● What this task involves
Copying rule for the data below: pictures stay out, and only the lines from the one with "Rendered at 1500 by 1125 pixels." down to the one with "Page size: 1500x844.", inclusive, are repeated exactly.

● Records
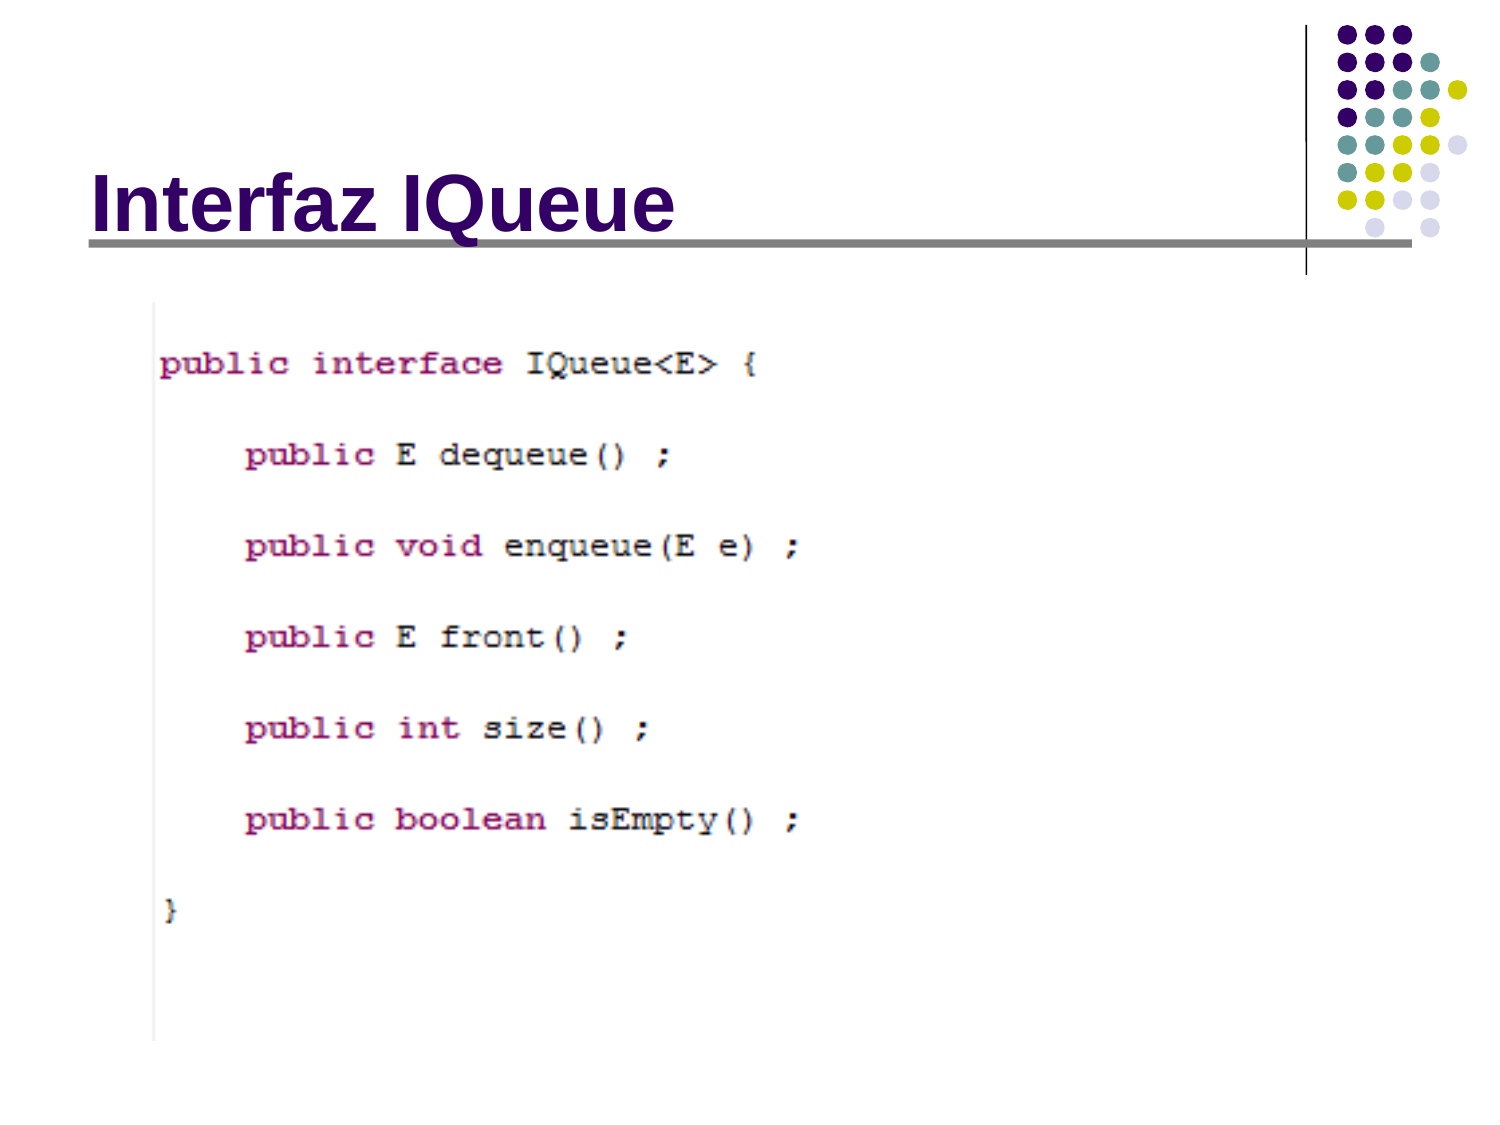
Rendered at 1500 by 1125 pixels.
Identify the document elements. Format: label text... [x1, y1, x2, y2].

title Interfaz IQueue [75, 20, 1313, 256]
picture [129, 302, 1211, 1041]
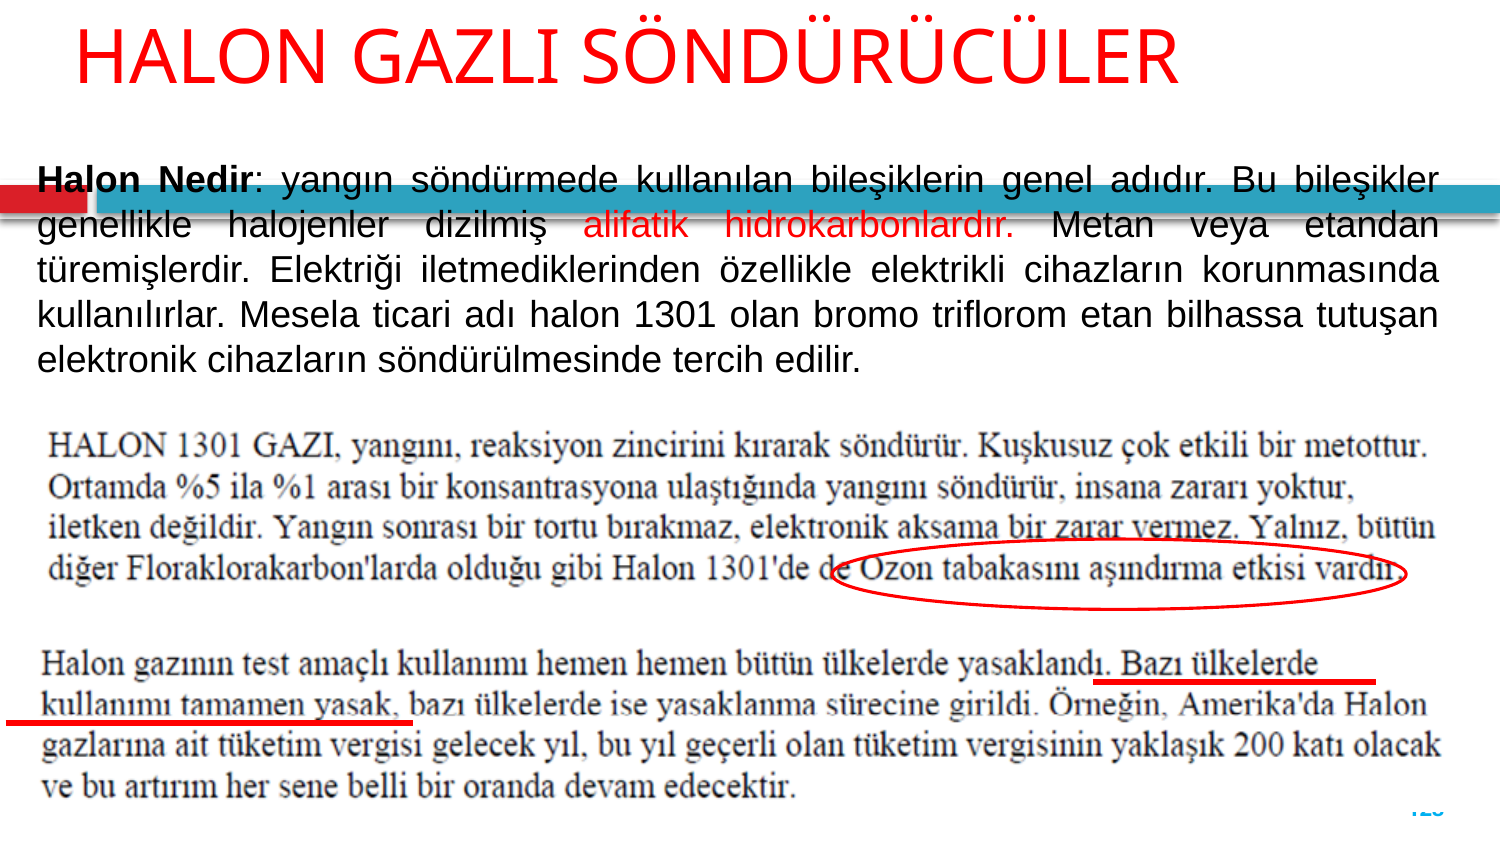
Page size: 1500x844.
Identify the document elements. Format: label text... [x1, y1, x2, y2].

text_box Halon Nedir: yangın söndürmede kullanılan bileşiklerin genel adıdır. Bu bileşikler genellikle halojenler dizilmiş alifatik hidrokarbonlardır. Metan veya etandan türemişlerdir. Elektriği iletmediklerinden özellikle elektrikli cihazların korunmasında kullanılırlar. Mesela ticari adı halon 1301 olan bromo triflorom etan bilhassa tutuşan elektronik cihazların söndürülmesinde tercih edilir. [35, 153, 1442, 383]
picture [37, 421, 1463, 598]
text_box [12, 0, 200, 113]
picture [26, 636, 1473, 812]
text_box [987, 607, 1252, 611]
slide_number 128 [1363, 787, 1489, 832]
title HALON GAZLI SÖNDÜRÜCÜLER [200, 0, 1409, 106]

* * *

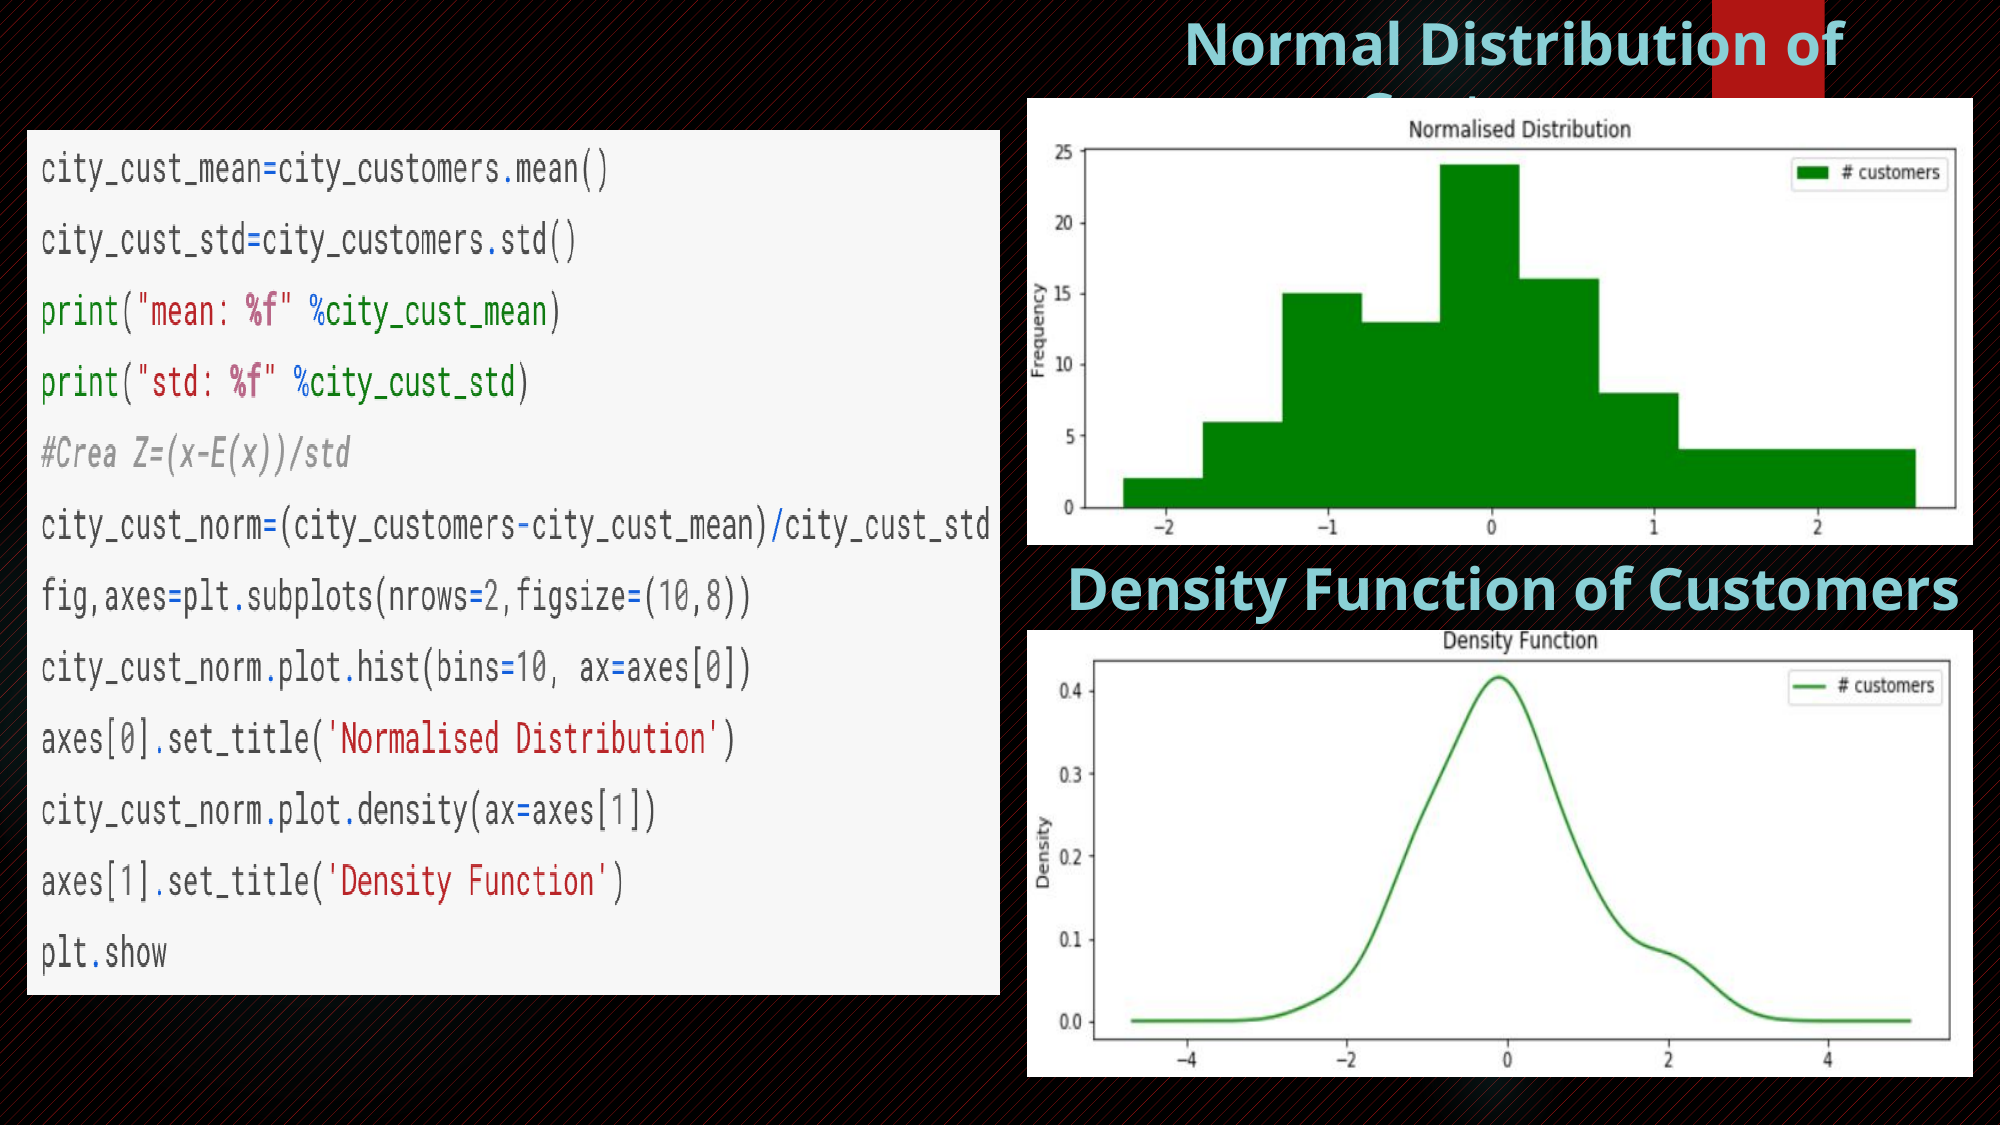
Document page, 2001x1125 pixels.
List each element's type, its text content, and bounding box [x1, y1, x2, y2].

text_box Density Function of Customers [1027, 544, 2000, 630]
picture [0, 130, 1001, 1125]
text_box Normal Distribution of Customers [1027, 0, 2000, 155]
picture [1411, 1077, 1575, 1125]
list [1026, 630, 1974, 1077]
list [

...

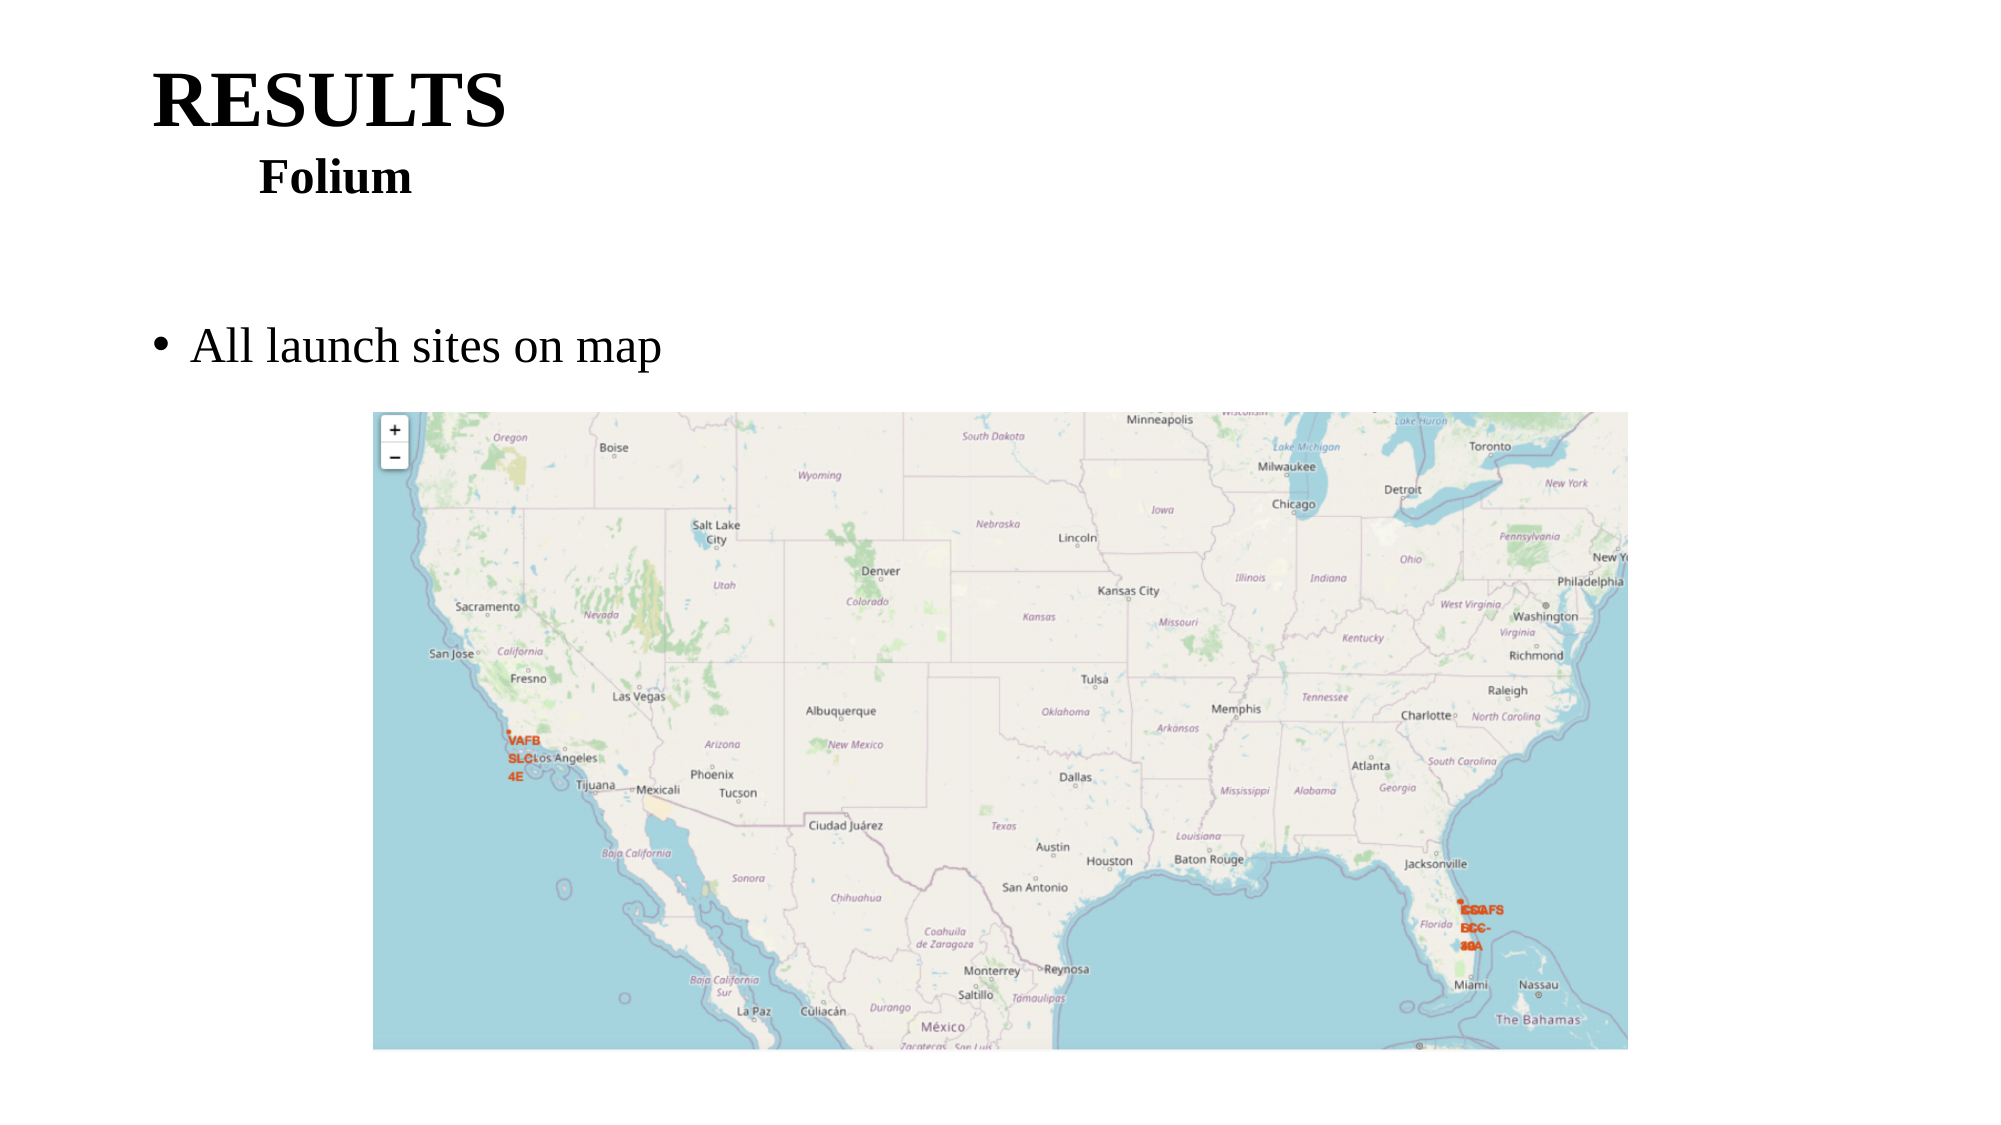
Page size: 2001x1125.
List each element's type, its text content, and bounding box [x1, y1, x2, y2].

● Your solution
Rendered at 1500 by 1125 pixels.
Identify the document elements. Format: label text... [x1, y1, x2, y2].

title Interfaz IQueue [75, 20, 1313, 256]
picture [129, 302, 1211, 1041]
Page size: 1500x844.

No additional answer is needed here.